Institusion
INSTITUT FILSAFAT DAN TEKNOLOGI KREATIF LEDALERO
Author
MADUR, Libertus
Subject
266 Misi Kristiani, misi Kristen
Datestamp
2022-11-25 04:59:04
Abstract :
Penulisan karya tulis ini bertujuan untuk mendeskripsikan keterlibatan Gereja
lokal Keuskupan Ruteng dalam pembangunan pendidikan masyarakat Manggarai.
Dalam merampung karya tulis ini penulis menggunakan dua metode. Pertama,
kajian kepustakaan. Dalam kajian kepustakaan ini, penulis membaca berbagai
literatur seperti; buku, dokumen-dokumen Ajaran Sosial Gereja (ASG), data-data
pusat pastoral Keuskupan Ruteng, artikel serta informasi penting lain yang sesuai
dengan tema karya tulis ini. Data-data ini diolah dan dianalisis secara teliti dan
digunakan dengan selektif. Kedua, penelitian lapangan. Dalam penelitian lapangan,
penulis mewawancarai satu narasumber kunci guna memperkuat data-data yang
sudah ditemukan dalam kajian kepustakaan.
Pendidikan merupakan proses memanusiakan manusia atau upaya
menumbuh-kembangkan potensi dalam diri setiap individu agar mampu mewujudkan
dirinya secara utuh. Pendidikan membantu manusia untuk bertumbuh dan
berkembang ke arah kedewasaan. Pendidikan juga menjadi dimensi yang sanagt
strategis bagi terwujudnya kesejahteraan bersama (bonum commune) dalam
masyarakat. Berdasarkan hasil penelitian ditemukan bahwa keterlibatan Gereja lokal
Keuskupan Ruteng dalam pembagunan pendidikan masyarakat merupakan seluruh
upaya untuk membantu perkembangan masyarakat yang mencakupi semua aspek,
baik itu aspek kognitif, afeksi, moral, rohani serta pendidikan yang berdimensi
personal dan sosial.

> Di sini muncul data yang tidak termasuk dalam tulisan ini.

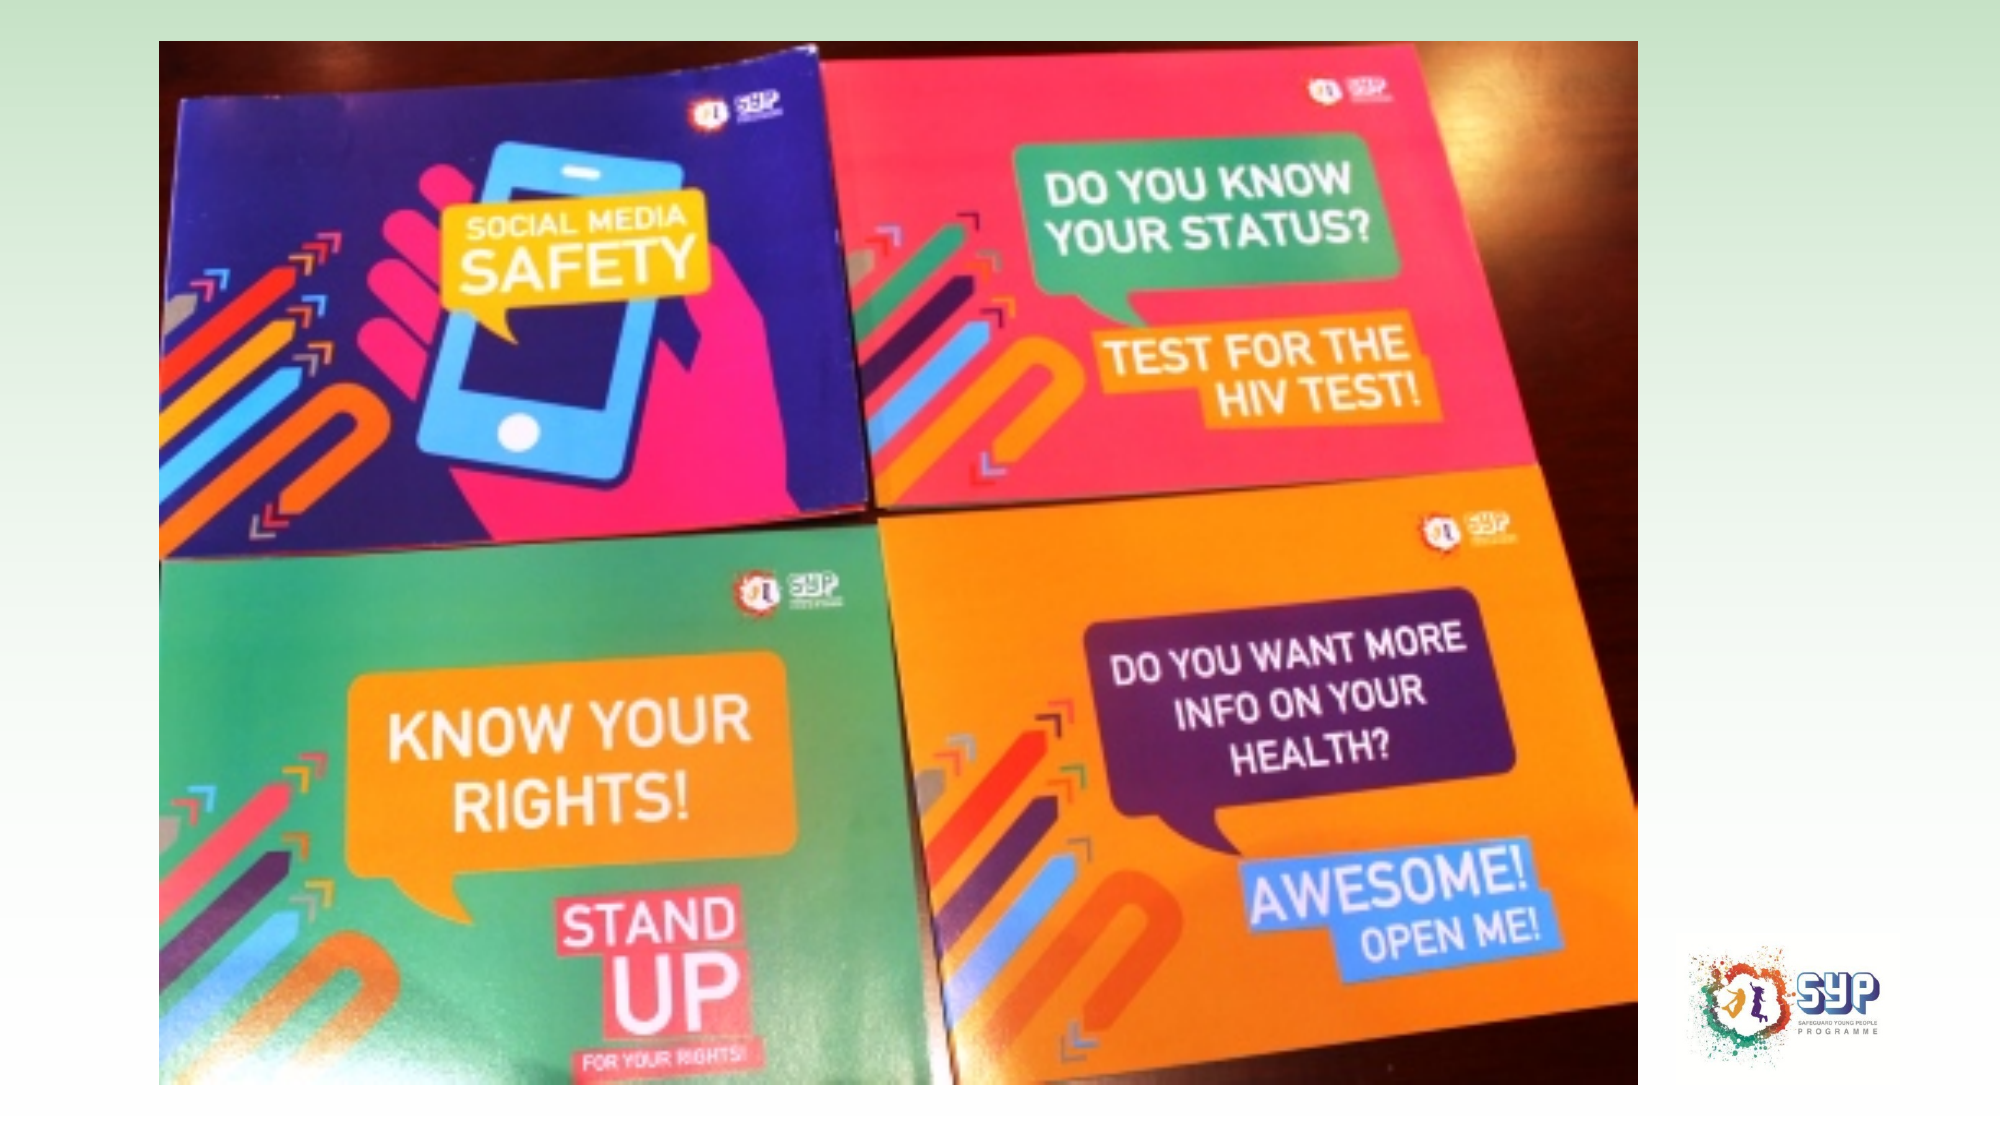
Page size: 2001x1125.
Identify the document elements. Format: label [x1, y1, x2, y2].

list [158, 41, 1638, 1085]
picture [1675, 933, 1901, 1086]
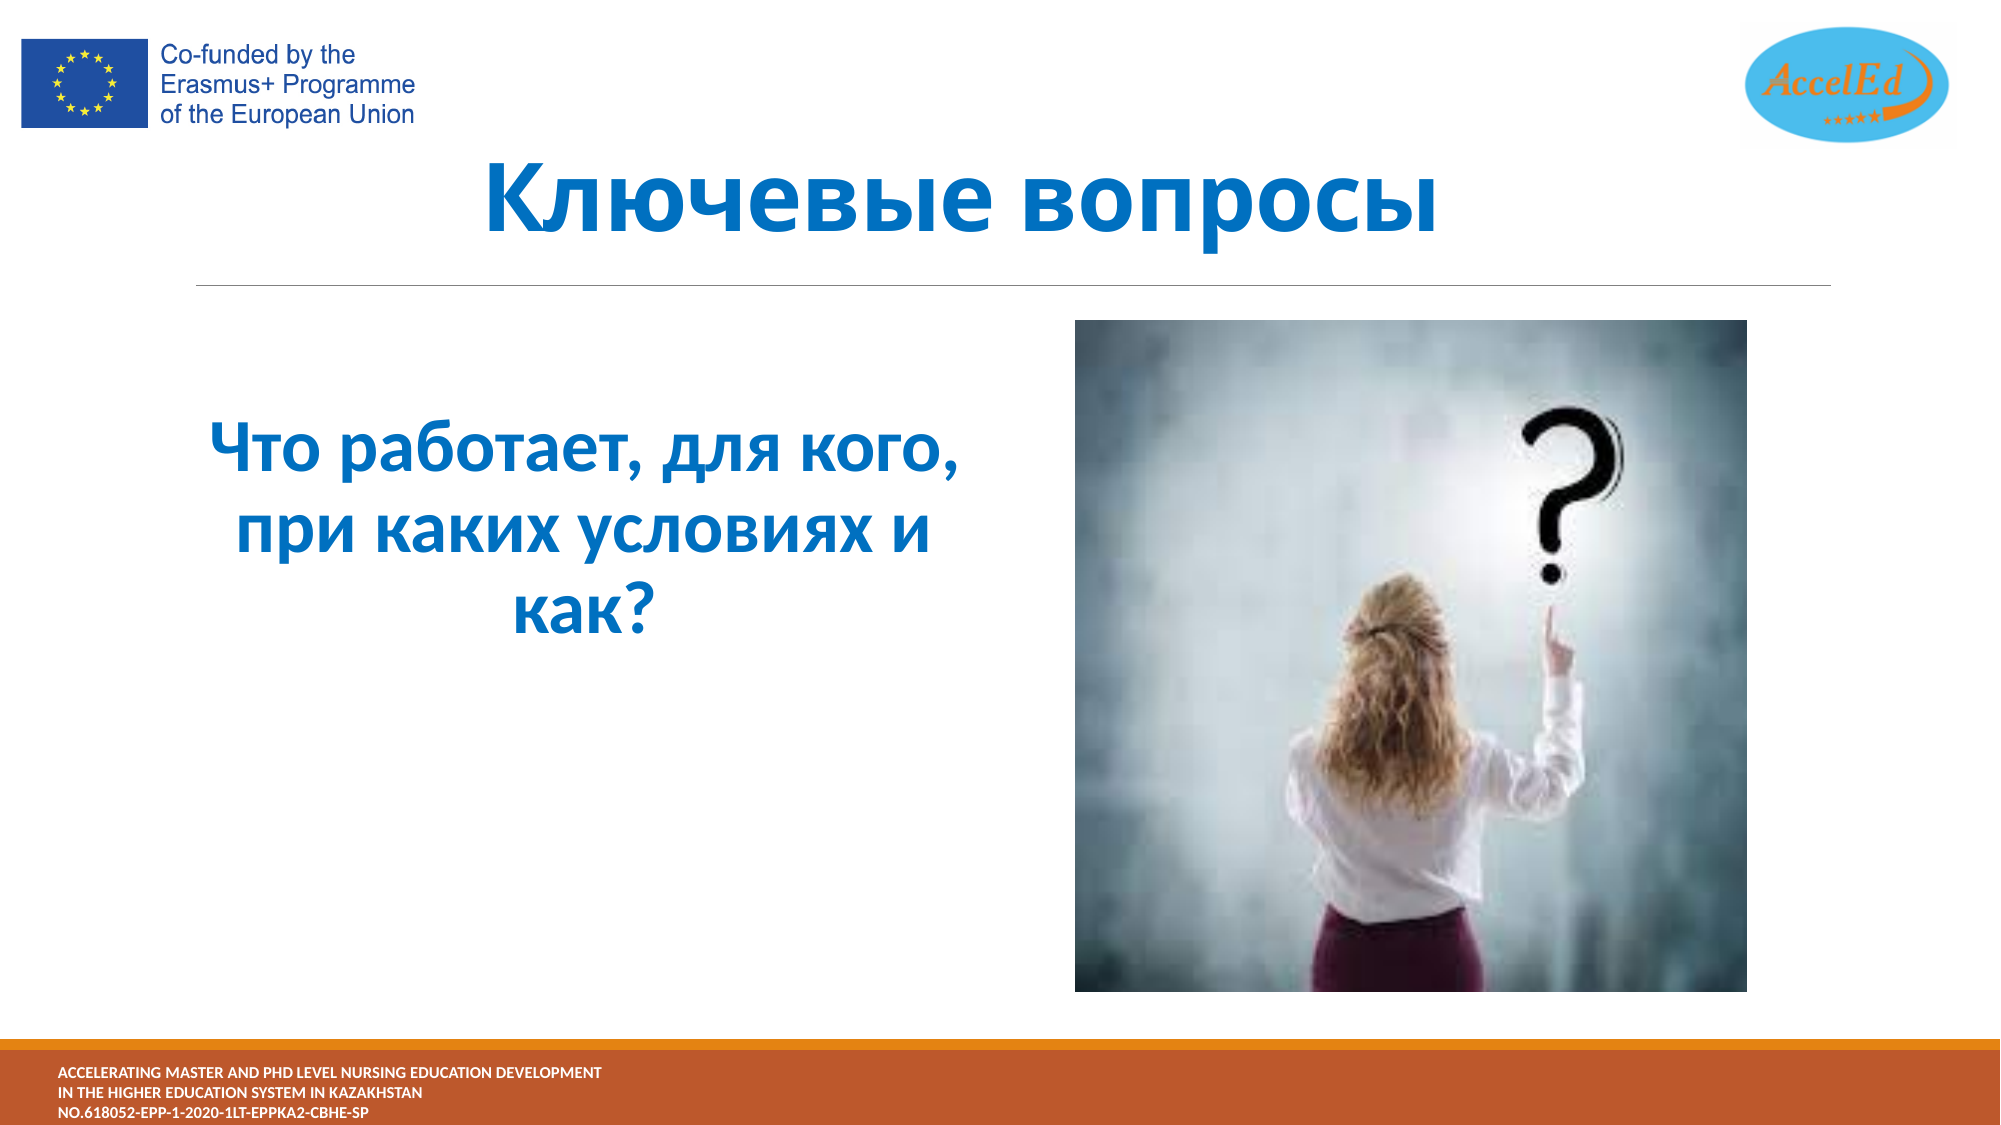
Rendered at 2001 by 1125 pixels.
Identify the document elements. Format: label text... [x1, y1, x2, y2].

picture [0, 20, 578, 144]
title Ключевые вопросы [50, 146, 1898, 259]
picture [1740, 22, 1957, 149]
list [1074, 319, 1748, 993]
list Что работает, для кого, при каких условиях и как? [164, 320, 990, 978]
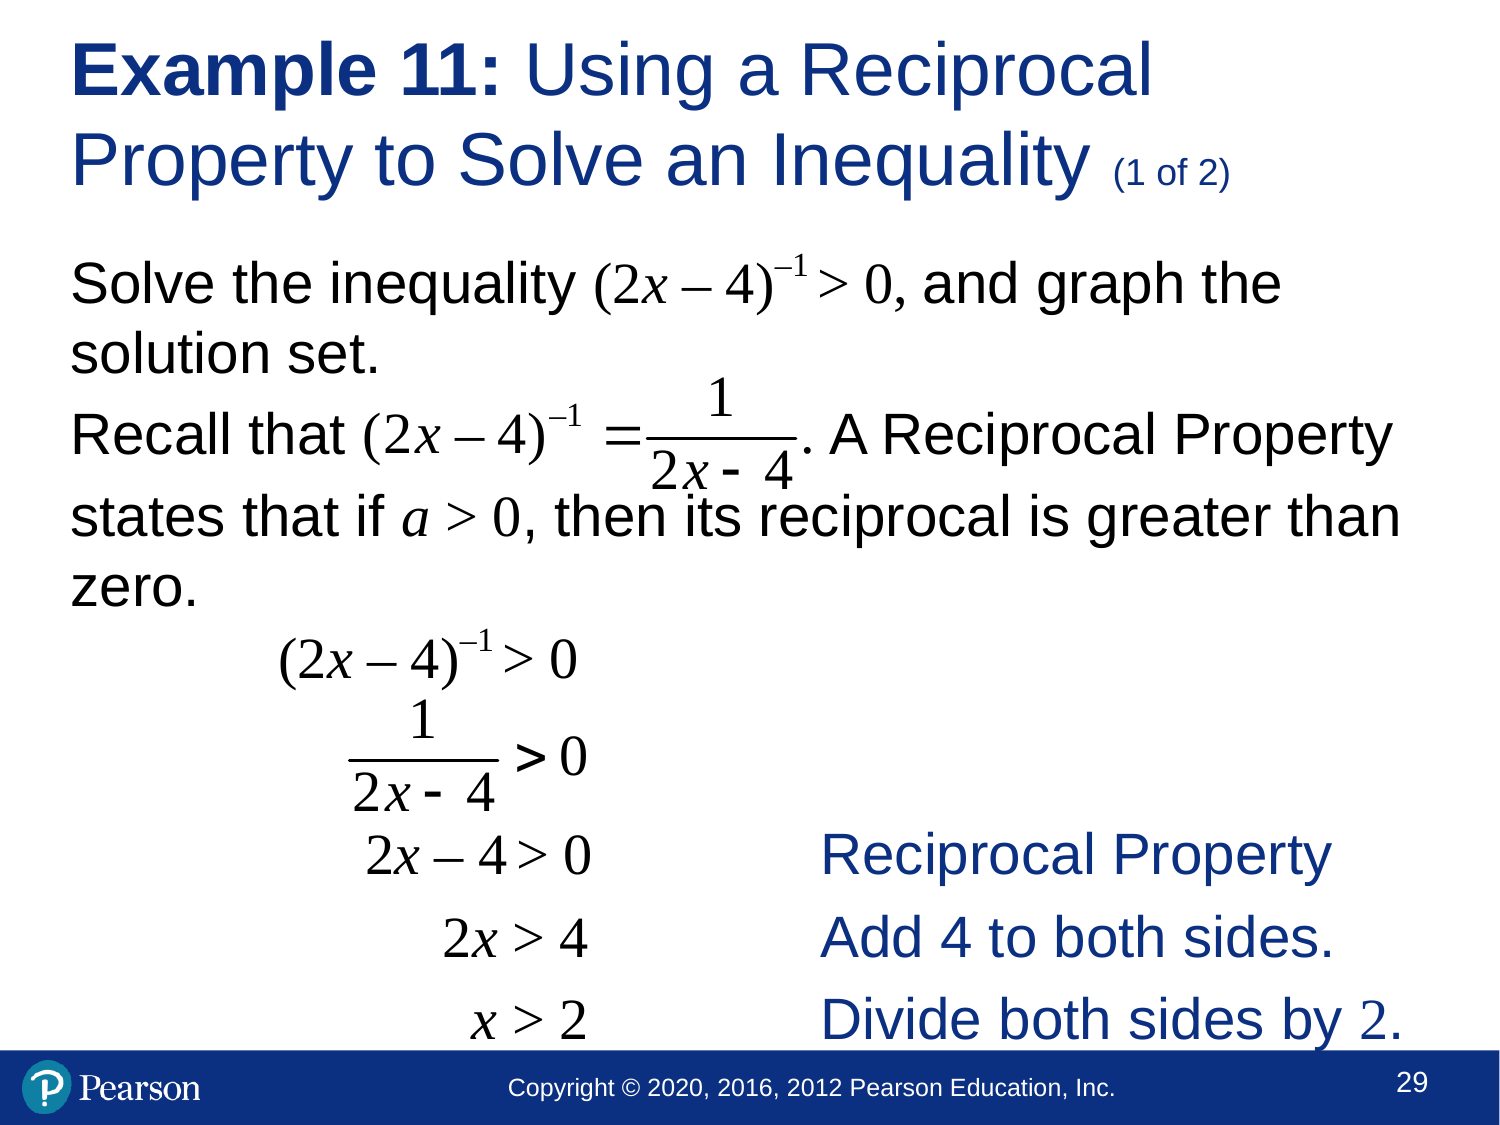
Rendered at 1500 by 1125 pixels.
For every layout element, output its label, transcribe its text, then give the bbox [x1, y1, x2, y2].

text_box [359, 367, 817, 495]
picture [22, 1060, 200, 1114]
title Example 11: Using a Reciprocal Property to Solve an Inequality (1 of 2) [55, 24, 1425, 197]
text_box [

Beberapa wujud konkrit keterlibatan Gereja Keuskupan Ruteng
dalam pembangunan pendidikan masyarakat Manggarai ialah (1) melalui yayasan
pendidikan Sukma yang menaungi ratusan sekolah mulai dari tingkat dasar sampai
perguruan tinggi, (2) sosialisasi pendidikan, (3) pelatihan guru profesional, (4)
pelatihan manajemen bagi para ketua yayasan pendidikan Katolik se-Keuskupan
Ruteng, (5) pendidikan Kitab Suci dan katekese pendidikan, (6) dialog pendidikan
berbasis media, (7) penggalangan dana abadi pendidikan, (8) pendidikan
pemberdayaan ekonomi umat dan (9) pendidikan kategorial.